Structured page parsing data
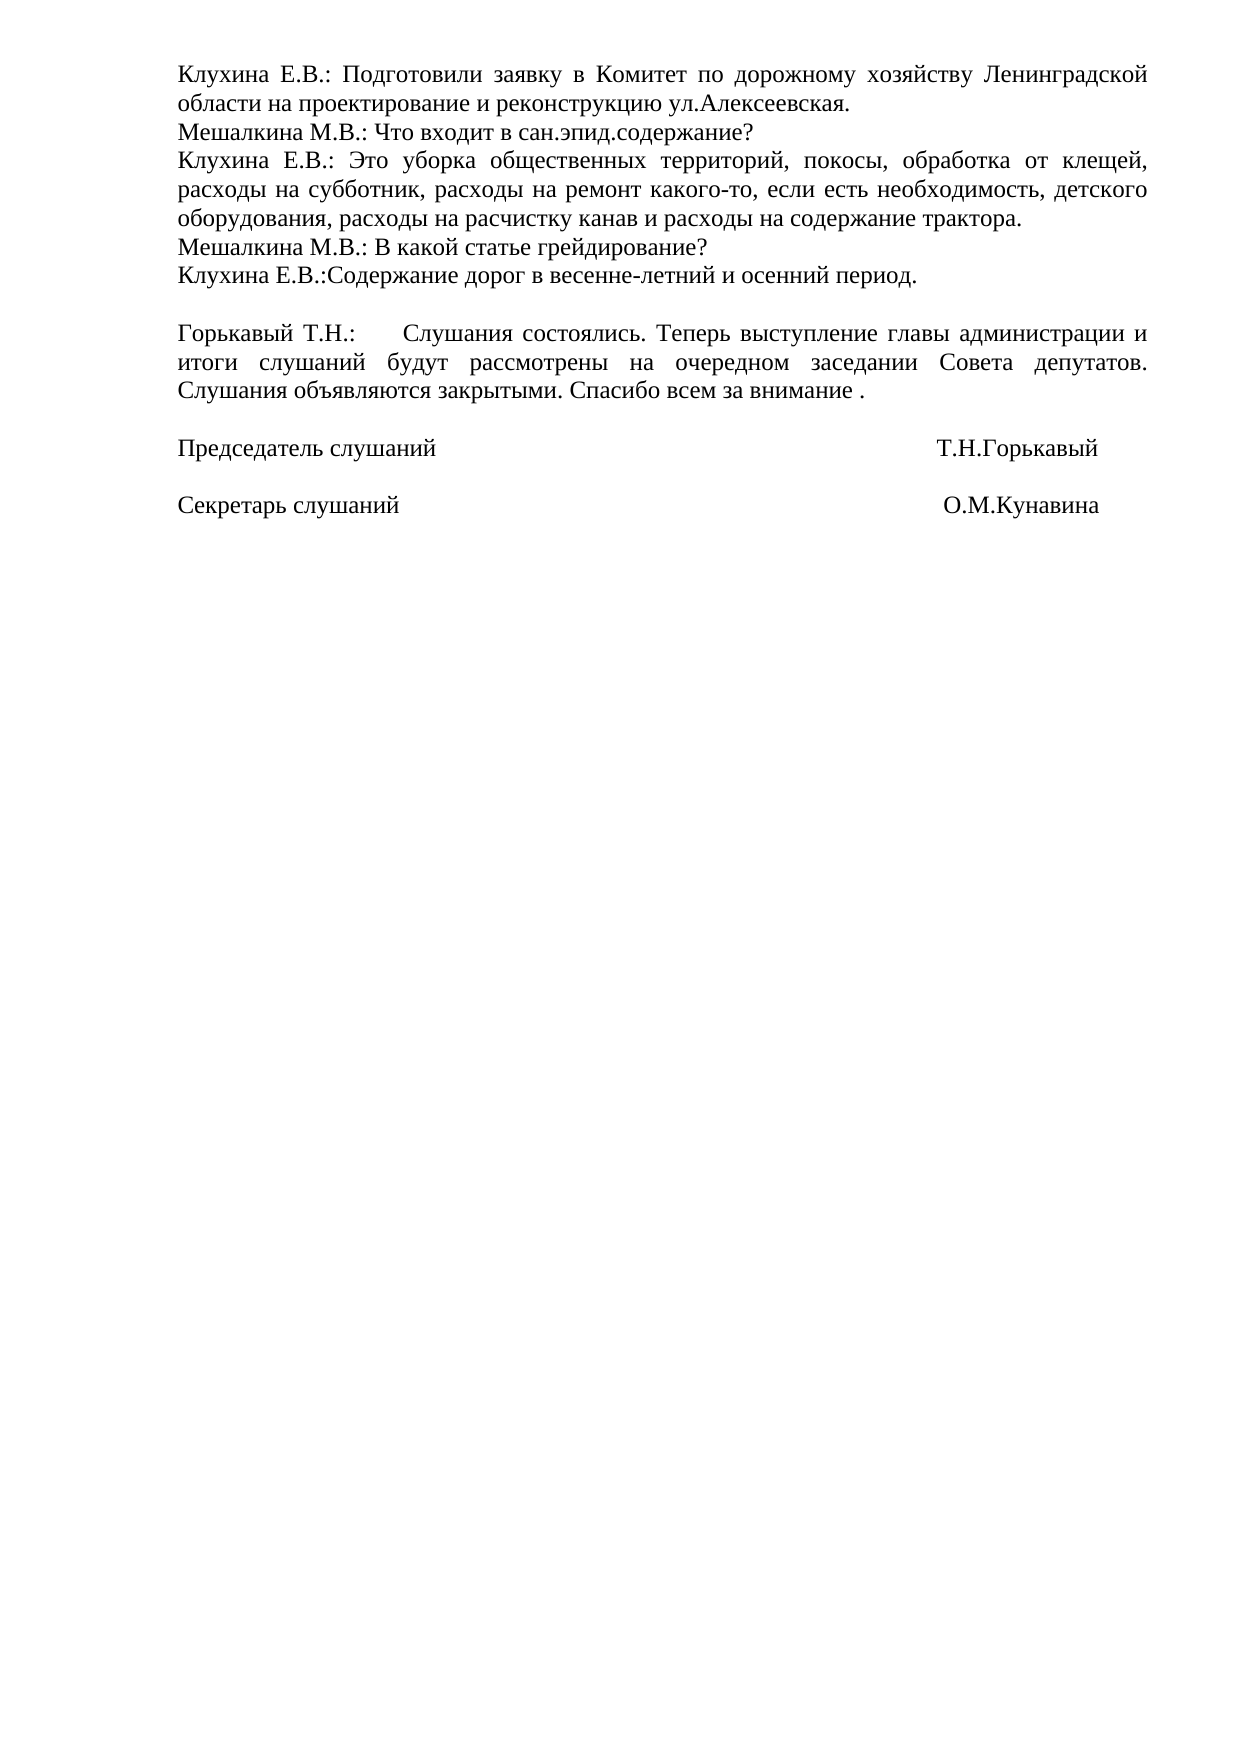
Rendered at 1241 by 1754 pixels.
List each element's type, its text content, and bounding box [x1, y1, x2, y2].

text Председатель слушаний Т.Н.Горькавый [177, 433, 1149, 462]
text Мешалкина М.В.: Что входит в сан.эпид.содержание? [177, 117, 1149, 145]
text Клухина Е.В.:Содержание дорог в весенне-летний и осенний период. [177, 260, 1149, 289]
text Клухина Е.В.: Подготовили заявку в Комитет по дорожному хозяйству Ленинградской области на проектирование и реконструкцию ул.Алексеевская. [177, 59, 1149, 117]
text Горькавый Т.Н.: Слушания состоялись. Теперь выступление главы администрации и итоги слушаний будут рассмотрены на очередном заседании Совета депутатов. Слушания объявляются закрытыми. Спасибо всем за внимание . [177, 318, 1149, 404]
text Секретарь слушаний О.М.Кунавина [177, 490, 1149, 519]
text Мешалкина М.В.: В какой статье грейдирование? [177, 232, 1149, 260]
text Клухина Е.В.: Это уборка общественных территорий, покосы, обработка от клещей, расходы на субботник, расходы на ремонт какого-то, если есть необходимость, детского оборудования, расходы на расчистку канав и расходы на содержание трактора. [177, 145, 1149, 232]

** Task to carry out **
Checking each line above, count the ones that hold the word "Мешалкина" and state the total alone.

** Response area **
2